Quelles sont les causes de l'hépatite C ?

Mis à jour : Jeudi 09 Juillet 2020

Le virus de l'hépatite C (VHC)

L’hépatite C est provoquée par un virus, le virus de l’hépatite C (VHC). Ce virus est très résistant et il peut survivre pendant une semaine à l’air libre (sur des surfaces ou des objets). L’analyse génétique du VHC montre qu’il en existe six types (les « génotypes ») et divers sous-types. Les personnes contaminées par transfusion sanguine sont principalement porteuses du génotype 1, alors que le génotype 2 est plutôt observé chez les usagers de drogue par voie intraveineuse. En Afrique, le génotype 4 est prédominant.

La connaissance du génotype est importante pour la mise en place du traitement. En effet, celui-ci sera plus court chez les personnes porteuses d’un VHC de génotype 2 ou 3, ces deux génotypes étant plus sensibles aux traitements actuellement disponibles.

Comment se transmet le virus de l'hépatite C ?

Le virus de l’hépatite C se transmet uniquement par contact avec du sang humain infecté.
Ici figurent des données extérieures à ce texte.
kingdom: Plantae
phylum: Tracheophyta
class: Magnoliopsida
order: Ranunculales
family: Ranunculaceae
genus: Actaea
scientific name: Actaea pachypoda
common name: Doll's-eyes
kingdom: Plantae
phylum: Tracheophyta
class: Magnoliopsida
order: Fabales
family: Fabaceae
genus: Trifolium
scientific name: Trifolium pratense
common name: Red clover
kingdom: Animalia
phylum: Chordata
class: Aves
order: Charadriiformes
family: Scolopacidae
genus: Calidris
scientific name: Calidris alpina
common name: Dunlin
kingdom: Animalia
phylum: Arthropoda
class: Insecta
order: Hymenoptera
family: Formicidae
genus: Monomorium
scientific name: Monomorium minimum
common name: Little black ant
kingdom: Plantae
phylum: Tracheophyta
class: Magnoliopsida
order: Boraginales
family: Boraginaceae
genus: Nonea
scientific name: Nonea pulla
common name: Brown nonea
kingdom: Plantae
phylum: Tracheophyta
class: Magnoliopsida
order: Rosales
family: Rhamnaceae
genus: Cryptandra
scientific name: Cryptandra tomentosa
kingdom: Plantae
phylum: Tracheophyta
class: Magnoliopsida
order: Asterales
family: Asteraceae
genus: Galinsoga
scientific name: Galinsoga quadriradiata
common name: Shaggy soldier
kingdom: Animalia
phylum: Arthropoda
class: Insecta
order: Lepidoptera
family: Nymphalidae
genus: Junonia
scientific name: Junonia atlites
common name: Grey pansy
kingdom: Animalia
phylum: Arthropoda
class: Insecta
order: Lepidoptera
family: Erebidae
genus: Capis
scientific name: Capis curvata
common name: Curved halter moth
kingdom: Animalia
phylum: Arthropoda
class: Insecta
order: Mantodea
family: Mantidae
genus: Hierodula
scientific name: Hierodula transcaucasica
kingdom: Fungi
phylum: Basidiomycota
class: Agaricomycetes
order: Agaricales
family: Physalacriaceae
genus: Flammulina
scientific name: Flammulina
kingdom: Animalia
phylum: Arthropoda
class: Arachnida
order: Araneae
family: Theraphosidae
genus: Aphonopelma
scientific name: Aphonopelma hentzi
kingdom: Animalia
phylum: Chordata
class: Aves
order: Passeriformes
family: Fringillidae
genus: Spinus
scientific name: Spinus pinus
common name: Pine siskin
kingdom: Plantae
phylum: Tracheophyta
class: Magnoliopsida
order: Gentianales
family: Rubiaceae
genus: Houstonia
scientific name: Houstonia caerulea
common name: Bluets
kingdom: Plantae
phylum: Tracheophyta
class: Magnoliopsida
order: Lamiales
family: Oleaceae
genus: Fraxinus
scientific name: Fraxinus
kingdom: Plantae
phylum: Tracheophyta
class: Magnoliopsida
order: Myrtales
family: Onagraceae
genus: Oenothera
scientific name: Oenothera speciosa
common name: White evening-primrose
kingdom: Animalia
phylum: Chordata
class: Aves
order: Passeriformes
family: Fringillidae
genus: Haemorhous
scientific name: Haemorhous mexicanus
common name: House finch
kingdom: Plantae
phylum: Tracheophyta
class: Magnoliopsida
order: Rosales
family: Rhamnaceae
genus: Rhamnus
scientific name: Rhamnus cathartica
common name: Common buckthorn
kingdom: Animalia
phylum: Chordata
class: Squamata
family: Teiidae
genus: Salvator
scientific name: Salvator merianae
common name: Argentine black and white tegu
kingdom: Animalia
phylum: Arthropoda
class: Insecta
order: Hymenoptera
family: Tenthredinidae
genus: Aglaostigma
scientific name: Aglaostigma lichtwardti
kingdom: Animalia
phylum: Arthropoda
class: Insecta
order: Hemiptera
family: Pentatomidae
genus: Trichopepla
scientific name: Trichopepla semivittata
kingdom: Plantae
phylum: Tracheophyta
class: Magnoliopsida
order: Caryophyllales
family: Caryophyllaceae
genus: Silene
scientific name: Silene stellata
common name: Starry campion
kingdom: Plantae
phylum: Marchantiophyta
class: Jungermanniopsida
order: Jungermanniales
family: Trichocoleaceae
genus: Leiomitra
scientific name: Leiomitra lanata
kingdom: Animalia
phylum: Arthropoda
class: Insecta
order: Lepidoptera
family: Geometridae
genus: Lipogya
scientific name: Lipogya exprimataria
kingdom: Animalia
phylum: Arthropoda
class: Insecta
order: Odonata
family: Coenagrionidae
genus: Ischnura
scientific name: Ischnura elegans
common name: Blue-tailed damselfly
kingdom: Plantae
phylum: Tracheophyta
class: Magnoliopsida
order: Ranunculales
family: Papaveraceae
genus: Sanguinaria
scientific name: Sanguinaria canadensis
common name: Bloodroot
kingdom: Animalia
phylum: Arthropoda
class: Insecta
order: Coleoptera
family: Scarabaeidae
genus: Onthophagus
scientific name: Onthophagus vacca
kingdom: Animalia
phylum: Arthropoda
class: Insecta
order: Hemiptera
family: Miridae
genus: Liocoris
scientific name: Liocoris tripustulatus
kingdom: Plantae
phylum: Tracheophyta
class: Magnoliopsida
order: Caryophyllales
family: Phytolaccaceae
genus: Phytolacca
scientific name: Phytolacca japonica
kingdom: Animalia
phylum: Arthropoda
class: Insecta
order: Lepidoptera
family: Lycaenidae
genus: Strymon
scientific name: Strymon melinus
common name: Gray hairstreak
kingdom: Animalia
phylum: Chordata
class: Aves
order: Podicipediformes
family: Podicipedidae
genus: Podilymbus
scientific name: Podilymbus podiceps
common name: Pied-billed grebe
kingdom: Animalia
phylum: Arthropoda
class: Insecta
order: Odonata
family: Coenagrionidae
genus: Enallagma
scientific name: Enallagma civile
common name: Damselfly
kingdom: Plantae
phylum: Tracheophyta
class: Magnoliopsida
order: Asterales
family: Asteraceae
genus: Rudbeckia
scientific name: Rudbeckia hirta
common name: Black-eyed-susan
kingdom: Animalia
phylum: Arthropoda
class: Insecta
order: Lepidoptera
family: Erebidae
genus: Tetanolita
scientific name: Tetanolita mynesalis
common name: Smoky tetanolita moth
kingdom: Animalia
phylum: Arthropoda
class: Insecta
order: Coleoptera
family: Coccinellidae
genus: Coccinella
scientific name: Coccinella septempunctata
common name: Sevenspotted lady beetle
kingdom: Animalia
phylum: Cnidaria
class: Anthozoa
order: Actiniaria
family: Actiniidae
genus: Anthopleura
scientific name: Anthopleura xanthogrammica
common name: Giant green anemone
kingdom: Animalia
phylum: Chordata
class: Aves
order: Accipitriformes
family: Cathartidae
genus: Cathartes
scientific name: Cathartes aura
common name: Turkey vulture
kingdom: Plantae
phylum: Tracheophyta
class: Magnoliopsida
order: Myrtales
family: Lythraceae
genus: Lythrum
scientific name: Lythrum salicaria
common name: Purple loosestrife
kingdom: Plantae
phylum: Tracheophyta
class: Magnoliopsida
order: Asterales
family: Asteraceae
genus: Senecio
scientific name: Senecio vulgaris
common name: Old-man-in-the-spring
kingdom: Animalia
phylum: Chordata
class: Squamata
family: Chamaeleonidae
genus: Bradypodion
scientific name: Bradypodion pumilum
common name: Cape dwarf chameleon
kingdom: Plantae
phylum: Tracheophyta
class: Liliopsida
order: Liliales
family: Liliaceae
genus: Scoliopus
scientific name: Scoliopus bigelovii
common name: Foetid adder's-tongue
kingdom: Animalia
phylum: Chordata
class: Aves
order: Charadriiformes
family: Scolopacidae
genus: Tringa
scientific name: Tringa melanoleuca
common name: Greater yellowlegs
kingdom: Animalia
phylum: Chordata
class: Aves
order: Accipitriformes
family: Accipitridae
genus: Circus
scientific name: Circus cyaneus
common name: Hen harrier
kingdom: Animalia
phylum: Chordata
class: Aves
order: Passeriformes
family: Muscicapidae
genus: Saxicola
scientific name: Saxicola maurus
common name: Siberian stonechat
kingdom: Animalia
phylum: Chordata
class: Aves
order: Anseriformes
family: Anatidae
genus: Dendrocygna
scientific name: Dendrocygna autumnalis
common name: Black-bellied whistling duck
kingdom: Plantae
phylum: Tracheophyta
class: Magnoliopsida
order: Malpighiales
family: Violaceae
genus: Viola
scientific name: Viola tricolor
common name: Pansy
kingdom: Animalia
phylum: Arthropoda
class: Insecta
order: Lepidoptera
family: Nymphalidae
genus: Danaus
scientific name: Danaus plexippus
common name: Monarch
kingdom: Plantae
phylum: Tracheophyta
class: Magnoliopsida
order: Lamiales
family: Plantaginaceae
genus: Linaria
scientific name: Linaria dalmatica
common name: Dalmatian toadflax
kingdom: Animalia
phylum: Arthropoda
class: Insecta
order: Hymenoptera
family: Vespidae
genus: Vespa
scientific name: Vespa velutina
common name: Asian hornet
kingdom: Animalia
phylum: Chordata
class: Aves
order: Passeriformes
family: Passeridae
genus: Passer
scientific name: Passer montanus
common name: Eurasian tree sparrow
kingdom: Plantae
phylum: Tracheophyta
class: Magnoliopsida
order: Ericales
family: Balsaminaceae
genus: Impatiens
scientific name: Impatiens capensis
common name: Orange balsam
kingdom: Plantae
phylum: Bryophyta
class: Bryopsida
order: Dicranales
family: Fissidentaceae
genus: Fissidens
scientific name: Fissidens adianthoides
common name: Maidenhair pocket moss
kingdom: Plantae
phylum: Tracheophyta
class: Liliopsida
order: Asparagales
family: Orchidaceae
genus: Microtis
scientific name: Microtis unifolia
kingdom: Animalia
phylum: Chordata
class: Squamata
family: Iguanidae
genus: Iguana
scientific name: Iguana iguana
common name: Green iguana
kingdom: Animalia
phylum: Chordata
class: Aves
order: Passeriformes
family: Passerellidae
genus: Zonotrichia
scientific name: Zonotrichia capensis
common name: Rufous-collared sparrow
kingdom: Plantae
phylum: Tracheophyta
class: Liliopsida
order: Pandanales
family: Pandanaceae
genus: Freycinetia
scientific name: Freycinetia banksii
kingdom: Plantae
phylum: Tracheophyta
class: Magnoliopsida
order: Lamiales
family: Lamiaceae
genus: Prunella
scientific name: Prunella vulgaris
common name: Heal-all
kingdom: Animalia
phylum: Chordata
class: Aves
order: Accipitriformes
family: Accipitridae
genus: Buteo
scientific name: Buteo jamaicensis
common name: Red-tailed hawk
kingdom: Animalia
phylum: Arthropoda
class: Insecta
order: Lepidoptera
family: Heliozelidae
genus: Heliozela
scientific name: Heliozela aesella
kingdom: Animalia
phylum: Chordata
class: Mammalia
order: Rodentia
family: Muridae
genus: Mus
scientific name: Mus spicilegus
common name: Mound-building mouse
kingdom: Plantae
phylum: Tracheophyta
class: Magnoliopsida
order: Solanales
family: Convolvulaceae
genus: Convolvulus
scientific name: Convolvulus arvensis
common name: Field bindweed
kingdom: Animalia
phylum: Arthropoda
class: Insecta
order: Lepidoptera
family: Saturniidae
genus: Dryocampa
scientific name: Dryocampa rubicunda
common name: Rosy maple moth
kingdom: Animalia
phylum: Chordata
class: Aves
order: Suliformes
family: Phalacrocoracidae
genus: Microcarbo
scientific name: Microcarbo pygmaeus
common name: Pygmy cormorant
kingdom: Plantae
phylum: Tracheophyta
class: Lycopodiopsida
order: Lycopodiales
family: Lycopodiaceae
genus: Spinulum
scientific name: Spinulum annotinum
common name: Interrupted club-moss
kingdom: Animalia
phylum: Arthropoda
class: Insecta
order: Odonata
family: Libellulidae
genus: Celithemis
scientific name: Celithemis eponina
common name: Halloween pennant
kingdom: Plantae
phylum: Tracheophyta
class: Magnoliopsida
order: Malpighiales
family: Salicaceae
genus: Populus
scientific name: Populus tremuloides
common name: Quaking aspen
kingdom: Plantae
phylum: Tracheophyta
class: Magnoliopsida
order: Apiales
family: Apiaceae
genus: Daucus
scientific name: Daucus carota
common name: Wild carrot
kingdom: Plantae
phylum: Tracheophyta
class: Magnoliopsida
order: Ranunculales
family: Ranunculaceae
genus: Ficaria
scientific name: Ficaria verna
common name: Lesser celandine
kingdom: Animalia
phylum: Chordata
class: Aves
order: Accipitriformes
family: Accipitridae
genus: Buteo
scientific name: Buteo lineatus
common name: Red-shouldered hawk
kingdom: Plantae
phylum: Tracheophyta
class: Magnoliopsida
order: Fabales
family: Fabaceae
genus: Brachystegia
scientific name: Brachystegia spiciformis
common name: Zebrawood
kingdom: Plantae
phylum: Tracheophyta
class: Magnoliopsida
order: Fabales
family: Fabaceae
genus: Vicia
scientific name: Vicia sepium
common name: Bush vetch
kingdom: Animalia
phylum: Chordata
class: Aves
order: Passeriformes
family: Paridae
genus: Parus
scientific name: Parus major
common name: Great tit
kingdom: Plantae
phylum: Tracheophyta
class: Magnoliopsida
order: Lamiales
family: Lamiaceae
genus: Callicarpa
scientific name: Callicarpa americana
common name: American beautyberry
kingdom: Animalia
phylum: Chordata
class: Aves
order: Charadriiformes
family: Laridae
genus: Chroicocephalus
Une personne peut être contaminée par :

  • le partage de matériel qui a été en contact avec le sang d’une personne infectée, comme les objets de toilette (brosse à dents, rasoir, ciseaux, coupe-ongles, pince à épiler, etc.) ou les bijoux transperçants (piercing, boucle d’oreille) ;
  • l’échange de matériel utilisé lors d’injection de drogues (aiguille, seringue, coton, cuillère) ou de leur inhalation (par exemple, une paille contaminée par des saignements de la muqueuse des fosses nasales) ;
  • les soins médicaux avec effusion de sang : les professionnels de santé peuvent se contaminer accidentellement (aiguilles, seringues, intervention chirurgicale, dentisterie, etc.) ;
  • les tatouages, le piercing ou une séance d’acupuncture, s’ils sont réalisés sans respecter les règles d’hygiène indispensables (matériel à usage unique ou stérilisé selon les normes en vigueur) ;
  • la transmission de la mère à l’enfant, essentiellement lors de l’accouchement : celle-ci reste rare (3 à 5 % des cas sauf si la mère est co-infectée par le VIH/sida ce qui porte le risque à 25 % des cas). Pour des raisons inconnues, le risque de transmission mère-enfant est plus élevé si le nouveau-né est un garçon.
  • les relations sexuelles non protégées, uniquement si le sang est présent : période de règles, petites plaies des organes génitaux dues à des infections sexuellement transmissibles ou à des abrasions, pratiques sadomasochistes, etc.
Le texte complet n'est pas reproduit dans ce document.